I listened to Britt Hume interview the two Bushes on Fox News Sunday. It was less than inspiring, but informative of the mentality of these three men. At one point one of the bushes referred to the Oval Office (in which they were standing) as a "shrine of democracy."
Having spent some time in that room, I must say that it never struck me as anything other than a working office for the person who runs the Executive Branch of the federal government. This talk of "shrines" is more of the monarchical baloney that has tended to attach itself to the presidency over the course of the Republic's history. "Shrine of Democracy?" Through a connecting door is the pantry where Monica and Bill trysted and where she said she earned her "presidential kneepads." A few feet farther away is the little room where Cheney explained to Bush at lunches what is that he (Bush) really thought about things.
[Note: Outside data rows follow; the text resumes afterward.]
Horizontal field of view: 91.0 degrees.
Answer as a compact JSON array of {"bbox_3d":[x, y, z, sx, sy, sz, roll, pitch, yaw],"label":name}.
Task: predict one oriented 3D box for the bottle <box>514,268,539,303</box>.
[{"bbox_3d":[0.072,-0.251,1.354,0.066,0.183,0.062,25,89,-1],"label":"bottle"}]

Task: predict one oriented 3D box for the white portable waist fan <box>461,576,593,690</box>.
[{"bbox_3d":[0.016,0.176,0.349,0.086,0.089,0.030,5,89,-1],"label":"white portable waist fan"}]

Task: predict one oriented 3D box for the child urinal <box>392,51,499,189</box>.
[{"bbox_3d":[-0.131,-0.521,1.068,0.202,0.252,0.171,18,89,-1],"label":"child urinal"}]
Considering the rather limited scope of Cheney's world view, one must wonder which clever person had previously explained Cheney's opinion to Cheney. "Shrine of democracy..." Remarkable.
The BIG MOMENT for me in the interview was GW's assertion that torture a la Jack Bauer had been a good thing for the US government to employ because it had enabled the winkling out of information from "known killers," and at another point in his discourse "known criminals."
How were they "known?"
In the US scheme of things it has usually been thought that criminals and killers are "known" by virtue of having been convicted by a jury of the crimes for which they are accused. I seem to remember that this notion starts back in the time of King John of evil memory. You remember him, "Magna Carta" and all that. Robin Hood and the Sheriff of Nottingham maybe?
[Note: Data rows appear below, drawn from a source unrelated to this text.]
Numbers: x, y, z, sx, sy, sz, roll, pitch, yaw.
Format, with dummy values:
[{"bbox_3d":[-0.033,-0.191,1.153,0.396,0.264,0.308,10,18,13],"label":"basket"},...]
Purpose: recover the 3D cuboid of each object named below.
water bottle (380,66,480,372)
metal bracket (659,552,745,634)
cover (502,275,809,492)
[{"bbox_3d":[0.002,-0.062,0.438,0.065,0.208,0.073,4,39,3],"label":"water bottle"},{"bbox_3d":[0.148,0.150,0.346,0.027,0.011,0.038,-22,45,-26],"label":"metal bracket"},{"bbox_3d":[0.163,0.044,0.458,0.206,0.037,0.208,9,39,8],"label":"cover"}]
It would seem that this is not a meaningful discussion for GW. By that I mean a discussion of the epistemology of guilt. If you follow his logic, then the accusation of police, bureaucrats or other enemies might well be sufficient cause for one's (anyone's) imprisonment and questioning under "enhanced procedures."
Is the man really that blind to the tyranny lying close to the surface of such a notion of "knowing."
On the other hand, I and others like me who have criticized him savagely are still walking around, perhaps a little the worse for wear, but still free to criticize.